The extent to which vaccines reduce transmissions is a key factor in how quickly the UK can reopen. Concerns over young people still catching the virus (roughly 65 per cent of Covid-19 positive patients admitted to intensive care are currently under 65) will diminish as the virus struggles to circulate through millions of vaccinated people. Those who did catch it would be easier to care for, with demands on hospital capacity bound to ease as the elderly and vulnerable are inoculated. Modelling from Sage suggests that relaxing restrictions after the top nine priority groups are vaccinated would put daily Covid-19 deaths near zero, so long as vaccines cut transmission by half.

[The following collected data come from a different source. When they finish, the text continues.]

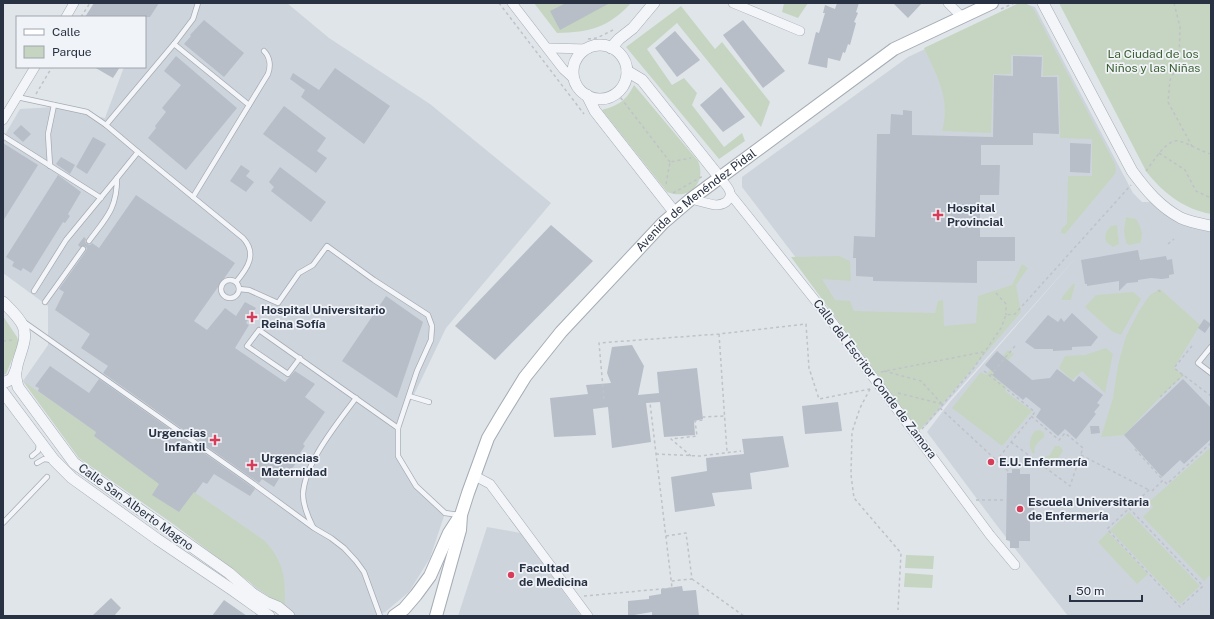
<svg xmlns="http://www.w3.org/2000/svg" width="1214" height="619" viewBox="0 0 1214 619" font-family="'Public Sans',sans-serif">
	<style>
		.built { fill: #ced4dc }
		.green { fill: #c6d5c1 }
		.building { fill: #b7bec8 }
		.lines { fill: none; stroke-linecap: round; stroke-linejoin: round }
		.service-casing { stroke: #a5acb5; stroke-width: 6 }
		.minor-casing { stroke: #a5acb5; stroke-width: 10 }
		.tertiary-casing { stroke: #a5acb5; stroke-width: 12 }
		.secondary-casing { stroke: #a5acb5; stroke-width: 14 }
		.path { stroke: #bfc2c9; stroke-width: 1.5; stroke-dasharray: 3 3; stroke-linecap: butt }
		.service { stroke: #f4f5f8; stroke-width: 4.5 }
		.minor { stroke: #f4f5f8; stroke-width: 9 }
		.tertiary { stroke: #f4f5f8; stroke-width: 11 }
		.secondary { stroke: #fff; stroke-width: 12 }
		.poi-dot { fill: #d73d59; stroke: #f0f3f7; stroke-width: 1.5 }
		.labels { text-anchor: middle; stroke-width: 3.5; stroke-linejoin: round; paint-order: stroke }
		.park-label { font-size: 12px; fill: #3d6034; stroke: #f0f3f7 }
		.street-label { font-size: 12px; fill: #283243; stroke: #f0f3f7 }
		.poi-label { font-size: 12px; font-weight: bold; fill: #283243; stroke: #f0f3f7; text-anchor: start }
	</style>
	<rect width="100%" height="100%" fill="#e0e5ea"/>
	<g class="built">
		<path d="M147 3H287L329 38 430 104 551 203 446 328 398 428V456L416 486 445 513 430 558 409 592 385 612 377 616H296L258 592 242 572 79 458 23 381 48 345V306L3 273V138L20 109 54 107 105 118 124 67H145V17Z"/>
		<path d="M1023 3 1035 7 1133 193 1142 202H1150L1179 222 1211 232V616H1068L998 527 927 432 949 403 1081 252 925 427 742 187V177L908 57Z"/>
		<path d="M487 527 521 533 581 616H458Z"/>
	</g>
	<g class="green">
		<path d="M534 3H631C608 28 590 32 557 33Z"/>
		<path d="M784 3H808L798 18 782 12Z"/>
		<path d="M1019 3H1025L1033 8 1115 164 1116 170 1115 174 1065 234 1061 233V230L1067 223 1068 176H1092V139L1060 138 1059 75 1043 76V55H1011V74H993L991 133 942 131C951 99 937 76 924 48Z"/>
		<path d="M1059 3H1211V214C1183 209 1162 192 1146 171Z"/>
		<path d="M681 6 715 49 722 42 770 102 761 127 677 23 647 49 672 85 684 78 697 93 692 105 724 147 742 133 745 141 719 159 626 47Z"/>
		<path d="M634 85 698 161C707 183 689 201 667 192L602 110C619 105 626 101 634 85Z"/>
		<path d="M1126 217 1136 219C1141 227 1144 234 1140 243L1129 245 1126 243 1124 231Z"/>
		<path d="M1117 225 1119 244 1113 247 1106 242C1104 235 1106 231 1111 226Z"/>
		<path d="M839 256 850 261 851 281 822 279 835 300 850 301 854 311 935 313 938 301 943 300 944 326 976 323 978 296 1012 285 1022 264 1028 268 1016 285 1021 312 919 431 791 257Z"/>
		<path d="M1073 284H1075L1071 300H1061L1063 296Z"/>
		<path d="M1160 289 1200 325 1174 368 1184 375 1160 397 1124 435 1101 437 1113 398 1118 365 1126 336 1139 311 1150 295Z"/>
		<path d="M1133 292 1141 299 1121 335 1113 332 1085 307 1096 295Z"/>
		<path d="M3 316 17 337 18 340V345L6 374 3 375Z"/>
		<path d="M1106 348 1113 354 1105 393 1082 371 1072 380 1059 368 1065 356 1085 355Z"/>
		<path d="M1008 350 1014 354 1008 360 1006 359 992 375 1007 388 1005 391 1032 411 1002 446 952 408 981 372 986 375Z"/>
		<path d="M23 381 96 432 94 436 154 480 163 477 153 495 179 512 194 492 265 541C286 565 285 579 285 609L172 523 79 458Z"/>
		<path d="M1040 430 1044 433V437C1039 442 1033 445 1035 453L1033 454C1028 446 1029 438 1035 431Z"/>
		<path d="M1055 446H1060L1063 451 1059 457 1050 462 1040 459 1050 455Z"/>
		<path d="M1211 447V574L1204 581 1143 517 1153 507 1149 502Z"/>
		<path d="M1129 512 1200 586 1180 604 1110 530Z"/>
		<path d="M1108 532 1148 574 1137 584 1098 542Z"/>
		<path d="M906 555 934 556 933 569 905 568Z"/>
		<path d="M905 573 933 575 932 588 904 587Z"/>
	</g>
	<g class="building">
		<path d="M94 3H159L150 17H85Z"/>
		<path d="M566 3H610L560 30 550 11Z"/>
		<path d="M837 3H859L856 12 858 13 854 22 856 23 850 45 848 44 845 53 843 52 840 61 828 58 827 68 808 64 816 32 819 33 825 13H823L825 5 835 9Z"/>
		<path d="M893 3H922L908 18Z"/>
		<path d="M204 20 244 53 224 77 184 44 191 36 190 35Z"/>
		<path d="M743 20 785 71 763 88 723 35Z"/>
		<path d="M675 31 700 60 677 77 655 48Z"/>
		<path d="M176 56 237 108 186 170 148 138 156 128 155 126 166 112 162 108 181 85 164 71Z"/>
		<path d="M1013 56 1042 57 1041 77H1057L1059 134 1033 133V145H981V165H1000L999 195H980V237H1015V261H977V283L873 281V277L856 276V258H853L854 236 875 237 877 134H890L891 114 903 115V110L912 111V135L993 137 994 75 1013 76Z"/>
		<path d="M94 67H120L113 78Z"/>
		<path d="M335 68 390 106 364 144 301 97 305 90 290 79 293 73 319 90Z"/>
		<path d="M721 87 745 117 723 132 700 105Z"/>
		<path d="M284 106 326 138 317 151 327 158 316 173 263 134Z"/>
		<path d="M21 125 31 134 23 142 13 133Z"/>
		<path d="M93 137 106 144 87 174 76 167Z"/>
		<path d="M3 143 38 165 3 221Z"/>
		<path d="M1070 143 1091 144 1090 173 1070 172Z"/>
		<path d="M61 157 75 165 70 174 56 164Z"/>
		<path d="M241 165 250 171 246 176 254 182 246 192 230 181Z"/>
		<path d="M280 167 326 202 311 222 271 191 274 187 269 182Z"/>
		<path d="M58 175 81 192 68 214 70 216 65 223 63 222 31 273 23 268 21 271 12 266 14 262 6 257Z"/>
		<path d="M136 195 235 263 194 321 207 330 225 308 236 316 245 302 256 308 246 323 249 325 235 348 285 382 295 371 315 384 305 397 325 412 303 444 305 446 300 453 302 455 291 470 286 467 274 487 262 479 259 483 103 373 108 366 81 348 90 334 55 310 64 292 59 289 86 251 87 248 85 246 80 247 78 245 84 237 86 239 85 242 87 244 90 245 92 243 99 248Z"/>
		<path d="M551 225 593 261 495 360 455 326Z"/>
		<path d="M1138 250 1140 260 1166 256 1167 260 1172 259 1174 274 1169 275V278L1162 279 1151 278 1138 280V282L1127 283 1119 291V281L1087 286V284H1085L1081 260Z"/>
		<path d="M386 296 423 322 397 398 342 361Z"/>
		<path d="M1072 313 1098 337 1091 346 1072 347V350L1053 351V349H1035L1025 342 1048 315 1058 322 1061 318 1064 322Z"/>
		<path d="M1204 319 1211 324 1205 333 1198 328Z"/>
		<path d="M632 345 644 366 638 395 659 393 657 372 697 368 703 419 694 421 695 435 664 437 660 402 646 403 651 442 612 448 608 407 593 409 596 435 554 437 550 398 588 394 586 385 611 383 607 373 612 347Z"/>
		<path d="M997 351 1032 380 1050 378 1057 369 1074 382 1079 376 1103 395 1097 403 1100 405 1094 412 1096 414 1076 439 1065 429 1058 436 1036 417 1041 409 1026 397 1023 400 992 375 994 373 985 365Z"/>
		<path d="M50 366 89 393 99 379 255 489 250 496 214 474 207 484 203 482 195 493 194 492 179 512 152 495 159 484 94 436 96 432 38 391 39 388 35 386Z"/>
		<path d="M1183 379 1211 408V439L1184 464 1180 460 1162 477 1124 435Z"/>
		<path d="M838 402 842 431 805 434 802 406Z"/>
		<path d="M1090 426H1099L1100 433 1091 434Z"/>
		<path d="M783 436 789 467 750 473 752 489 712 493 715 506 675 512 671 477 707 471 706 458 744 454 742 439Z"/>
		<path d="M1012 469H1020V474H1030V501L1034 505V513L1030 516V541H1019V548H1010V541L1006 540 1007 473H1012Z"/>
		<path d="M682 586 683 591 696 590 699 616H652V612L628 616V601L649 599V596L661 594V589Z"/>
		<path d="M111 598 121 608 114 616H92Z"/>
		<path d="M224 600 247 616H212Z"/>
	</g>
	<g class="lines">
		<defs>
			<g id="service">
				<path d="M174 44 193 19 198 3"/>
				<path d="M17 97 87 112 106 125"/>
				<path d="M3 136 101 198"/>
				<path d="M138 152 106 125 174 44 249 105"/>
				<path d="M50 166 48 134 54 105"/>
				<path d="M117 178 138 152 243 238C258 254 247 269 236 282"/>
				<path d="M193 197 268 74C271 66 270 57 264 51"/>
				<circle cx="230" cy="289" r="9"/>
				<path d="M239 289 249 290 278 303 299 273 313 265 327 246 374 280 428 315 432 326 431 340 417 371 398 428V456L416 486 445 513 459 515"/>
				<path d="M34 291 66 240 117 178C117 209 106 218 89 241"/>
				<path d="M45 302 83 249"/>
				<path d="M24 322 247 479 314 528 331 538 344 548 356 561 364 572 380 616"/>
				<path d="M1211 347 1198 363 1211 373"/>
				<path d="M300 358 288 374 247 346 259 330 398 428"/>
				<path d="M409 396 429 402"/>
				<path d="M32 456 38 451 39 444"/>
				<path d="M37 463 44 459 52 460"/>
				<path d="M3 523 47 477"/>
				<path d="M313 527C308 517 303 506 303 494 305 462 337 424 356 398"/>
			</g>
			<g id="minor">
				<path d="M512 3 563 69 575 80"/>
				<path d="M733 3 800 31"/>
				<path d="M948 3 962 17"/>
				<path d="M66 17 74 3"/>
				<path d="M548 48 588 49"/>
				<path d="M3 120 35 67"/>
				<path d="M731 195 830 319 990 535 1015 565"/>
				<path d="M691 199C699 201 708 204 716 205 720 205 723 204 726 202 736 194 726 185 720 178"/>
				<path d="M475 476 490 484 588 616"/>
			</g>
			<g id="tertiary">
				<path d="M1043 3 1132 171C1146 190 1160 207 1181 218 1190 222 1201 224 1211 226"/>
				<circle cx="600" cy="72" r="27"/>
				<path d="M611 48 619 39 633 28 654 3"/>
				<path d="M627 71 642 80 720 178"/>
				<path d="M587 95 595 111 675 213"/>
				<path d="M3 302C10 309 19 317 23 326 29 341 17 357 16 372 15 377 17 382 18 387L74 463 229 573 253 594 266 602 278 607 289 616"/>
				<path d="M3 383 12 379 16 370"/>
				<path d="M3 392 54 460 72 478 157 539 234 591 269 616"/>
			</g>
			<g id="secondary">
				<path d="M394 616 404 609 416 595 430 576 449 533 460 516"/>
				<path id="s1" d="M436 616 460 530 461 515 468 493 488 438 501 416 525 377 561 332 663 223 691 199 894 49 992 3"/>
			</g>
		</defs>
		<use href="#service" class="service-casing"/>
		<use href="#minor" class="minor-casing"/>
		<use href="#tertiary" class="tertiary-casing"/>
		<use href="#secondary" class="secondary-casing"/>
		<g class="path">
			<path d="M499 3 584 114"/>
			<path d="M1174 3 1180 27 1179 63 1170 80 1168 102 1193 148"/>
			<path d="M1001 9 1014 3"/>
			<path d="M81 17 90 3"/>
			<path d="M588 39 597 38 613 30"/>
			<path d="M617 93 670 162"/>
			<path d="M36 94 52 67"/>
			<path d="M1159 153 1185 170 1196 191 1211 198"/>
			<path d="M1146 171C1153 162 1167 138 1179 141 1190 144 1200 151 1211 154"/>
			<path d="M666 184 670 162 691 158"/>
			<path d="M673 193 703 176"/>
			<path d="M1168 244 1174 239"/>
			<path d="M1158 290 1162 293"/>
			<path d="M996 293 1006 304V315"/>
			<path d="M3 334V343"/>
			<path d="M719 334 727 452"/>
			<path d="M3 341 13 340"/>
			<path d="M1192 346 1174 368 1211 396"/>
			<path d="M884 371 921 381 942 404"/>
			<path d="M984 371 1035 412 997 460"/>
			<path d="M881 372 983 352"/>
			<path d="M990 376 1015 346"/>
			<path d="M870 389 860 408 852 432 851 475 854 498 901 553 898 610"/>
			<path d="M898 393 942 404"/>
			<path d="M1160 397 1183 375"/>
			<path d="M604 399 599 343 719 334 806 324 809 368 819 399 870 389"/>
			<path d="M940 408 1009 472"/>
			<path d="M922 429 973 369 1001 328 1006 315 1015 314 1131 185"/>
			<path d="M1011 442 1070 486 1083 448 1065 433 1059 440 1031 416"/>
			<path d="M1135 449 1163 480"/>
			<path d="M656 454 700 456 741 451"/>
			<path d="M1081 455 1149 490"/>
			<path d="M691 456 671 439 697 436 695 421 703 420V417L724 416"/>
			<path d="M976 500H1003"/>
			<path d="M1129 508 1203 586 1180 607 1107 529 1149 490 1152 491 1163 480 1167 484 1211 443"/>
			<path d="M666 536 686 533 692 579 671 581"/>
			<path d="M692 579 744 616"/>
			<path d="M584 596 672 588 650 403"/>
		</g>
		<use href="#service" class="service"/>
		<use href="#minor" class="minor"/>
		<use href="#tertiary" class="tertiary"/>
		<use href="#secondary" class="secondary"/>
	</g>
	<g class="poi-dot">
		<path d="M936 209h4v4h4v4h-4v4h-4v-4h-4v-4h4z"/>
		<path d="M250 311h4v4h4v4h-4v4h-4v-4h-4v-4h4z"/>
		<path d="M213 434h4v4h4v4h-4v4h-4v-4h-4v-4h4z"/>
		<circle cx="991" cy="462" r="4"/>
		<path d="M250 459h4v4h4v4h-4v4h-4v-4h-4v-4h4z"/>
		<circle cx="1020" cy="509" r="4"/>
		<circle cx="511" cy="575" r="4"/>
	</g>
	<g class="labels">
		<g class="park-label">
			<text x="1153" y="58">La Ciudad de los<tspan x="1153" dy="14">Niños y las Niñas</tspan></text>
		</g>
		<g class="street-label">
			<text dy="4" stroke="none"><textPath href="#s1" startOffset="504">Avenida de Menéndez Pidal</textPath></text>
			<text transform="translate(875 379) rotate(53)" y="4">Calle del Escritor Conde de Zamora</text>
			<text transform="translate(136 507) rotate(36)" y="4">Calle San Alberto Magno</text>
		</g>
		<g class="poi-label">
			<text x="947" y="212">Hospital<tspan x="947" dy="14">Provincial</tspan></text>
			<text x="261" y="314">Hospital Universitario<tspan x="261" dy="14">Reina Sofía</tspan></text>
			<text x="206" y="437" text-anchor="end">Urgencias<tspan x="206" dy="14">Infantil</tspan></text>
			<text x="261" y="462">Urgencias<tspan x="261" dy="14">Maternidad</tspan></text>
			<text x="999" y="466">E.U. Enfermería</text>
			<text x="1028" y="506">Escuela Universitaria<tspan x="1028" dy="14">de Enfermería</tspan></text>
			<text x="519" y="572">Facultad<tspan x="519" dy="14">de Medicina</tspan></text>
		</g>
	</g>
	<rect width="1214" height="619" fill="none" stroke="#283243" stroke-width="8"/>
	<rect x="16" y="16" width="130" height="52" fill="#f0f3f7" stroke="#a0a6af"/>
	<rect x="24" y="29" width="20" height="6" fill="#ffffff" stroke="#a0a6af"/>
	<text x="52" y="36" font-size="12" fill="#283243">Calle</text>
	<rect x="24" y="46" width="20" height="12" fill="#c6d5c1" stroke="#a0a6af"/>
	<text x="52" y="56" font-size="12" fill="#283243">Parque</text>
	<path d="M1070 595v6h72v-6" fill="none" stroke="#283243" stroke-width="2"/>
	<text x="1076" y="595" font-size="12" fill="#283243" stroke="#f0f3f7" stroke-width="3" paint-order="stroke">50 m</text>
</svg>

There is a catch, however. Sage’s modelling still assumes September-style restrictions; that is, social distancing rules affecting businesses and people’s personal lives. There are two questions for ministers: first, how quickly can they get the rest of the adult population vaccinated? The second, even more difficult question to answer, is how low do rates of hospitalisations and deaths have to fall before the government will meaningfully reopen society?
Last month, Matt Hancock told The Spectator that once the vulnerable were inoculated, the country would ‘cry freedom’. But tolerance for risk is fundamentally a political decision that this government has not even begun to address. And there’s no doubt that whatever criteria it sets will be challenged by opposition parties. The Covid-19 crisis has always been about trade-offs and difficult decision-making — coming out of this crisis will be no exception.